Step 3: Manage the Model in Cumulocity

The exported ONNX model is uploaded to the Cumulocity’s Repository, where it becomes part of a version-controlled asset library.

Cumulocity provides:

• Centralized storage of models (ONNX, TensorRT, TFLite, etc.)
• Metadata management (model type, input shape, accuracy, training date)
• Version control for continuous improvement (v1.0, v1.1, v2.0, etc.)
• Deployment grouping (deploy model X to all “Factory Line A” devices)

This ensures that all models are traceable, auditable, and securely distributed across edge nodes.

Step 4: Connect the Edge Device via Thin-edge.io

The target edge device — for example, in this case, an NVIDIA Jetson Nano — runs Thin-edge.io, a lightweight open-source agent that bridges Cumulocity and the device.

Once installed and connected:

• The device registers itself on the Cumulocity platform.
• It reports its status, capabilities, and resource availability.
• It becomes eligible for receiving AI model updates and configuration changes.

Step 5: Deploy the Model

From the Cumulocity UI, the AI model package (ONNX file) can be deployed to the connected device using the software management feature.

Thin-edge automatically:

• Downloads and installs the model
• Invokes the local runtime (ONNX Runtime in our example, but can also be TensorRT, or custom Python service)
• Starts inferencing on live vibration data streams

This process is fully automated and scalable — whether for one device or hundreds.

Step 6: Perform On-Device Inferencing

The edge device now performs real-time inference on vibration data.

Whenever the model detects abnormal behavior — such as an unexpected spike in vibration magnitude or signal deviation — it flags an anomaly event.

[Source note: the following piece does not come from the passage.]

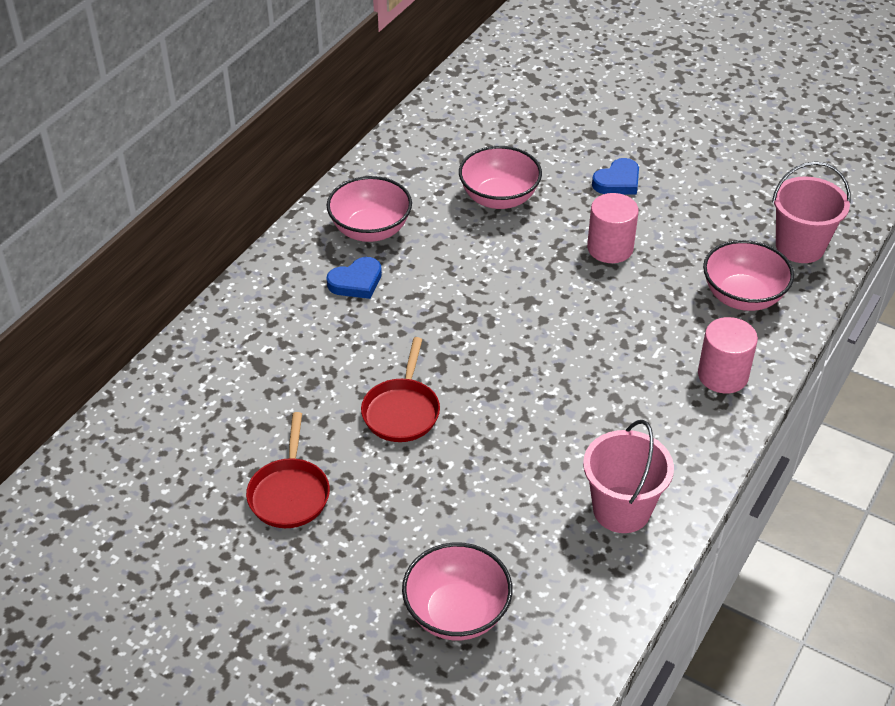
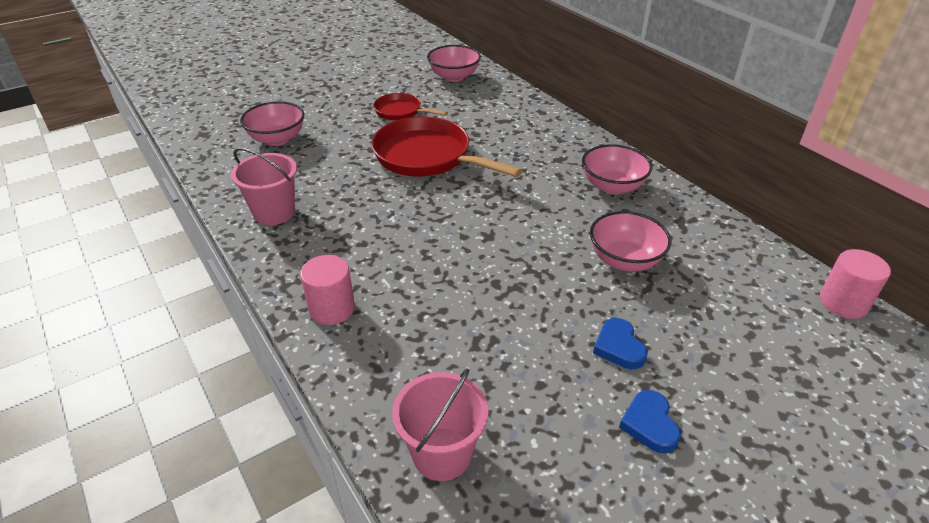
camera: 115 degrees right, 5 degrees down
(356, 282) = (557, 168): blue heart -> blue heart (649, 424)
(402, 411) = (427, 157): red pan -> red pan, size x1.85
(610, 248) = (523, 303): pink cylinder -> pink cylinder (843, 303)
(742, 296) = (405, 366): pink bowl -> pink bowl (454, 77)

As seen in the screenshot, the anomaly result can be then:

• Sent to Cumulocity as an alarm
• Visualized on dashboards or widgets
• Used to trigger Smart Rules or further actions (like sending maintenance alerts)

Step 7: Continuous Improvement (Edge MLOps)

AI models are never static. As new data becomes available, models can be retrained, improved, and versioned.

Cumulocity supports an Edge MLOps lifecycle, where improved versions of models can be uploaded to the AI Repository and pushed to edge devices as updates — ensuring continuous learning and adaptation.

This workflow closes the loop:
Train → Export → Manage → Deploy → Infer → Monitor → Retrain → Redeploy

Conclusion

Cumulocity makes it possible to realize end-to-end Edge AI workflows — from model management in the cloud to real-time inference on the edge.

Whether it’s computer vision, anomaly detection, predictive maintenance, or acoustic monitoring, the same principles apply:

• Centralize model governance in the cloud
• Securely connect devices via thin-edge.io
• Push the right model to the right device
• Run inference locally and report only insights

The result is a flexible, scalable, and hardware-agnostic Edge AI framework — one that accelerates innovation while reducing latency, bandwidth, and operational costs.

With Cumulocity, AI doesn’t just live in the cloud — it thrives at the edge.